A leading member of the ruling New Patriotic Party (NPP), Gabby Otchere Asare Darko has stated that the Agyapa Royalties Deal was a legitimate move by the government and devoid of corruption contrary to the Office of the Special Prosecutor’s report.

His reaction comes more than a month after a ruling by the Economic Community of West African States (ECOWAS) Court of Justice.

“Agyapa, a very legitimate, even if controversial, move by govt to expand the use of its gold revenues, had no corruption about it. Zero! You may not like it but to say, as they did, that a group of related persons were stealing Ghana’s gold was really sad and low,” he said in a Tweet.

“We the lawyers who worked on it were excited about the innovativeness of the whole MIIF institution which Parliament created and the things it was set up to do, including Agyapa. We were never motivated by even our fees. How floating on the London Stock Exchange 49% of an entity 100% owned by Ghana could be described as stealing is indeed sad and baffling,” he added.

Background
The Agyapa Royalties Deal is a deal to mortgage the country’s future gold royalties for a “lump sum of money”, the Ministry of Finance explains.
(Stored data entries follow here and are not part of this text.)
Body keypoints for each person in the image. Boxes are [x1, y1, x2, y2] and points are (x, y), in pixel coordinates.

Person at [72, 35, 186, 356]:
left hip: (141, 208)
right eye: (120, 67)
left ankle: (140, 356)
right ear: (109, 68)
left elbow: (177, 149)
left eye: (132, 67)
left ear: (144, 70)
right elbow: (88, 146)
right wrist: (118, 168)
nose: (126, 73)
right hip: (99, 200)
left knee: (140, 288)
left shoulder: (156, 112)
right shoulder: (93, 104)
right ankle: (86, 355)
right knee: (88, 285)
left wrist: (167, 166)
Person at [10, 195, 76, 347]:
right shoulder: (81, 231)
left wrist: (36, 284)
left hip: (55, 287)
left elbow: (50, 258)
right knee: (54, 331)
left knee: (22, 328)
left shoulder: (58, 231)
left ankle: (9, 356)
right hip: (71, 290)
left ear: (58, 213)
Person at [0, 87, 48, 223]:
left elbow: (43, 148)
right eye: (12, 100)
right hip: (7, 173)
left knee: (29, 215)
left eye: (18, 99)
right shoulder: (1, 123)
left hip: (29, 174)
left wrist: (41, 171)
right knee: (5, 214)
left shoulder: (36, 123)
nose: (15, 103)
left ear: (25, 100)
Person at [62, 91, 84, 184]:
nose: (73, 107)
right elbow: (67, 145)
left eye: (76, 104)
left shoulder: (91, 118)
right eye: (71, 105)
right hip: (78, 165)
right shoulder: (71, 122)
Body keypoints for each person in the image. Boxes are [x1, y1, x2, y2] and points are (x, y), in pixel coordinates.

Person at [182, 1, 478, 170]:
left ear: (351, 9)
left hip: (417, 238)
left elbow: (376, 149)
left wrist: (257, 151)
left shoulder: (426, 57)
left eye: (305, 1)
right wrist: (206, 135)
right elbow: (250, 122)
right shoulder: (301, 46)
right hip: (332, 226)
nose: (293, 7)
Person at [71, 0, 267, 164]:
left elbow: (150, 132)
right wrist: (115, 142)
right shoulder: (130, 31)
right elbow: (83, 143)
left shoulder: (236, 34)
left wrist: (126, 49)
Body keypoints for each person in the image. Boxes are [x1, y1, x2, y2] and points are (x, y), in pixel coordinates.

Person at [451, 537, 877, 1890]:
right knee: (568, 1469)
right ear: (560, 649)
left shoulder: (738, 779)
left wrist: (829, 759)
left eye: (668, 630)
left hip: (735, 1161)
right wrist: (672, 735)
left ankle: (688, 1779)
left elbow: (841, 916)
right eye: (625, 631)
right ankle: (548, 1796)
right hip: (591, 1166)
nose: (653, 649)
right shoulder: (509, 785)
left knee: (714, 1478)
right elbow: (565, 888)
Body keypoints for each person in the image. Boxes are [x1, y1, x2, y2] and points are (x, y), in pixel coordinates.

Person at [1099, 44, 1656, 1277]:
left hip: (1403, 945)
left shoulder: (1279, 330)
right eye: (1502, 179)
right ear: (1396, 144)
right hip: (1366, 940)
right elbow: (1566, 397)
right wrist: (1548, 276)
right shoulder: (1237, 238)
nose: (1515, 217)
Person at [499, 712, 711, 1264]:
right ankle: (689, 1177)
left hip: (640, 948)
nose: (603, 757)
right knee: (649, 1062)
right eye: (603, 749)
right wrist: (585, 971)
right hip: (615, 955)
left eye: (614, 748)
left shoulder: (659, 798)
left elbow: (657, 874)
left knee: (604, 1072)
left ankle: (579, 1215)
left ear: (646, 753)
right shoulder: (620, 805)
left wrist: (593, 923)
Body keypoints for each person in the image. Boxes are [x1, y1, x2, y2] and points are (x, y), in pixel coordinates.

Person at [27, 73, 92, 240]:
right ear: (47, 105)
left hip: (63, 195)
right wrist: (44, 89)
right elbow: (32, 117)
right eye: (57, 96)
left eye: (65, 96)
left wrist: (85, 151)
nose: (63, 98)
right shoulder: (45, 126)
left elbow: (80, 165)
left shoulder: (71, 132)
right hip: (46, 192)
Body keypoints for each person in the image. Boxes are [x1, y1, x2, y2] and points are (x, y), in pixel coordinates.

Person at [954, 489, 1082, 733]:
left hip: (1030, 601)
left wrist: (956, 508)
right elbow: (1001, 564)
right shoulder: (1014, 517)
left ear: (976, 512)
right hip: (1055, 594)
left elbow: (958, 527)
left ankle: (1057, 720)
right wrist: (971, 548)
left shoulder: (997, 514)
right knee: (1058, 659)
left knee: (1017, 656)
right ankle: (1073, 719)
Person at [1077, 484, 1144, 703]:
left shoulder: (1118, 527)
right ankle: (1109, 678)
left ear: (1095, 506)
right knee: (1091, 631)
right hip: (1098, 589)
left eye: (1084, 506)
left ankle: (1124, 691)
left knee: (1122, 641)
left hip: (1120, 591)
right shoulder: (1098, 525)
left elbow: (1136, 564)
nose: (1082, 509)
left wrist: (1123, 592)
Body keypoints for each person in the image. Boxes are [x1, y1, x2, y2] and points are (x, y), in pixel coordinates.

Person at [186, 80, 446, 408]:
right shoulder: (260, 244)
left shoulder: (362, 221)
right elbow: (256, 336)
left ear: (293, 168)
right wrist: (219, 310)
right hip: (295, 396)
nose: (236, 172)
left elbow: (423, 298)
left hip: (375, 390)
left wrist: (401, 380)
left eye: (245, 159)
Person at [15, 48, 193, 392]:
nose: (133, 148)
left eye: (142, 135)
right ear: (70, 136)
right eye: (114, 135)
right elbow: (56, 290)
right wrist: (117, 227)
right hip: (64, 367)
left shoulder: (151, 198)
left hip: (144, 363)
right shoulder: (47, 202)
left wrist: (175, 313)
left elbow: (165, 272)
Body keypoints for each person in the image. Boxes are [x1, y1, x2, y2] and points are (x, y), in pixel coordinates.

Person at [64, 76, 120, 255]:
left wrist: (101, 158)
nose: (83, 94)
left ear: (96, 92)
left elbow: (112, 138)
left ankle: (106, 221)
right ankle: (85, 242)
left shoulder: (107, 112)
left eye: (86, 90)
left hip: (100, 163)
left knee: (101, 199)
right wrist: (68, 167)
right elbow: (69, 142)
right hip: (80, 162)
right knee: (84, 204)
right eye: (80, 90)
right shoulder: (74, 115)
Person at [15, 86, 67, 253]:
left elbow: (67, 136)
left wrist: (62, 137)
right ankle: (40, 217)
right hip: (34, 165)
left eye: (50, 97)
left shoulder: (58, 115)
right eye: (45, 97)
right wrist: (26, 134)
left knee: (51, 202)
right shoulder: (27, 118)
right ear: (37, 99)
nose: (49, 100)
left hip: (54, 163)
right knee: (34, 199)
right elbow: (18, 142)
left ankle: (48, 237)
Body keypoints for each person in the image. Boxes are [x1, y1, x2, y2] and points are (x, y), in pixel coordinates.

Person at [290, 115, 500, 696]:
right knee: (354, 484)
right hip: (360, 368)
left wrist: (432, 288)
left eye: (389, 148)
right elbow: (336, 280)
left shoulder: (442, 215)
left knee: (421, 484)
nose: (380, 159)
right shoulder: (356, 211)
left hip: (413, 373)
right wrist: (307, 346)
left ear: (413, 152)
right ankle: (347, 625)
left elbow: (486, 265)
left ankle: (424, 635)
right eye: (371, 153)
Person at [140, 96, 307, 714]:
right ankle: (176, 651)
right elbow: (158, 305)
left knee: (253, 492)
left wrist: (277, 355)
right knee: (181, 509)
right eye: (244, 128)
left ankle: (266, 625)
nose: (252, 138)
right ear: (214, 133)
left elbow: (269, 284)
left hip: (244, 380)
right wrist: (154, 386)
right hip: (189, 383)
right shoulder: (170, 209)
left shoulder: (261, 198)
75.6% of the country’s royalties from 12 gold-producing mines and four mines under development under the current mining leases will go into the deal.

This met sharp criticism from a section of Ghanaians three years ago.

In November 2020 the President of Ghana called for a review of the transaction documents for parliamentary approval after the Special Prosecutor released a corruption risk report on the deal stating it is susceptible to corruption specifically illicit financial flows and money laundering.

In response to this, the Ghana Integrity Initiative (Transparency International Ghana), the Ghana Anti-Corruption Coalition and Transparency International filed a suit with the ECOWAS court in December 2020 to stop the government from carrying on with the deal.

They argued that the deal violates Article 21 of the African Charter on Human and Peoples’ Rights, which states that all peoples are entitled to determine how their wealth and natural resources are disposed of.

But in court, Ghana’s Attorney-General, Godfred Yeboah Dame argued otherwise.

The Court sitting in Abuja in Nigeria on Tuesday, July 11, 2023, threw out the trio’s petition to stop the government from monetizing the country’s royalties.

The Judges disagreed with civil society organizations on matters related to corruption and the breach of checks and balances, arguing that the co-applicants failed to present sufficient proof.